▶ _TEXT TO READ_:
— Start —
Spy Kids (2001) poster

Spy Kids (2001)

Rating:


USA. 2001.

Crew

Director/Screenplay – Robert Rodriguez, Producers – Robert Rodriguez & Elizabeth Avellan, Photography – Guillermo Navarro, Music – John Debney, Gavin Greenaway, Harry Gregson-Williams, Los Lobos & Hector Pereira, Theme Music – Danny Elfman, Visual Effects Supervisors – Robert Rodriguez & Daniel Leduc, Digital Effects – Digiscope (Supervisor – Brad Kuehn), Digital Anvil, digital.art.media (Supervisor – Mark Koch), Hybride Technologies (Leduc) & Image 6, Miniature Effects – Biz Z Miniatures, Special Effects Supervisor – John McLeod, Makeup Effects – Kurtzman, Nicotero & Berger EFX Group (Supervisors – Howard Berger & Greg Nicotero), Production Design – Cary White. Production Company – Dimension Films/Troublemaker Films.

Cast

Alexa Vega (Carmen Cortez), Daryl Sabara (Juni Cortez), Antonio Banderas (Gregorio Cortez), Carla Gugino (Ingrid Cortez), Alan Cumming (Floop), Danny Trejo (Uncle Machete), Tony Shalhoub (Minion), Teri Hatcher (Miss Gradenko), Robert Patrick (Lisp), Cheech Marin (Felix Gumm)


Plot

Young Carmen and Juni Cortez are unaware that their parents Gregorio and Ingrid used to be top international spies. The two met when they were assigned to eliminate the other but decided to marry and raise a family instead. As agents starts disappearing, Gregorio and Ingrid, not wishing to upset the children, decide to go back into action for one last assignment. However, they are captured by Floop, a children’s tv show host who is trying to perfect a world domination scheme using android children. The one thing Floop needs to perfect the androids is an artificial brain that is in Gregorio’s possession. As Floop’s minions come after the brain, Carmen and Juni discover that their parents are spies. They decide to go into action using their parents’ spy gadgets in an attempt to rescue them.
— End —
▶ _PROBLEMS TO SOLVE_:
(1) List every name credited under "Music" in the crew section of the Spy Kids film page, excluding the separate "Theme Music" credit.
(2) Transcribe from the Spy Kids film page the part that opens with the words containing "Young Carmen and" and closes with "to rescue them.".
The records are not required for this work.

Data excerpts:
— Start —
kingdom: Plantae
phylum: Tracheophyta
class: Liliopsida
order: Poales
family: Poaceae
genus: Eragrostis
— End —
▶ _SOLUTIONS BY TASK_:
(1) John Debney, Gavin Greenaway, Harry Gregson-Williams, Los Lobos, Hector Pereira

(2)
Young Carmen and Juni Cortez are unaware that their parents Gregorio and Ingrid used to be top international spies. The two met when they were assigned to eliminate the other but decided to marry and raise a family instead. As agents starts disappearing, Gregorio and Ingrid, not wishing to upset the children, decide to go back into action for one last assignment. However, they are captured by Floop, a children’s tv show host who is trying to perfect a world domination scheme using android children. The one thing Floop needs to perfect the androids is an artificial brain that is in Gregorio’s possession. As Floop’s minions come after the brain, Carmen and Juni discover that their parents are spies. They decide to go into action using their parents’ spy gadgets in an attempt to rescue them.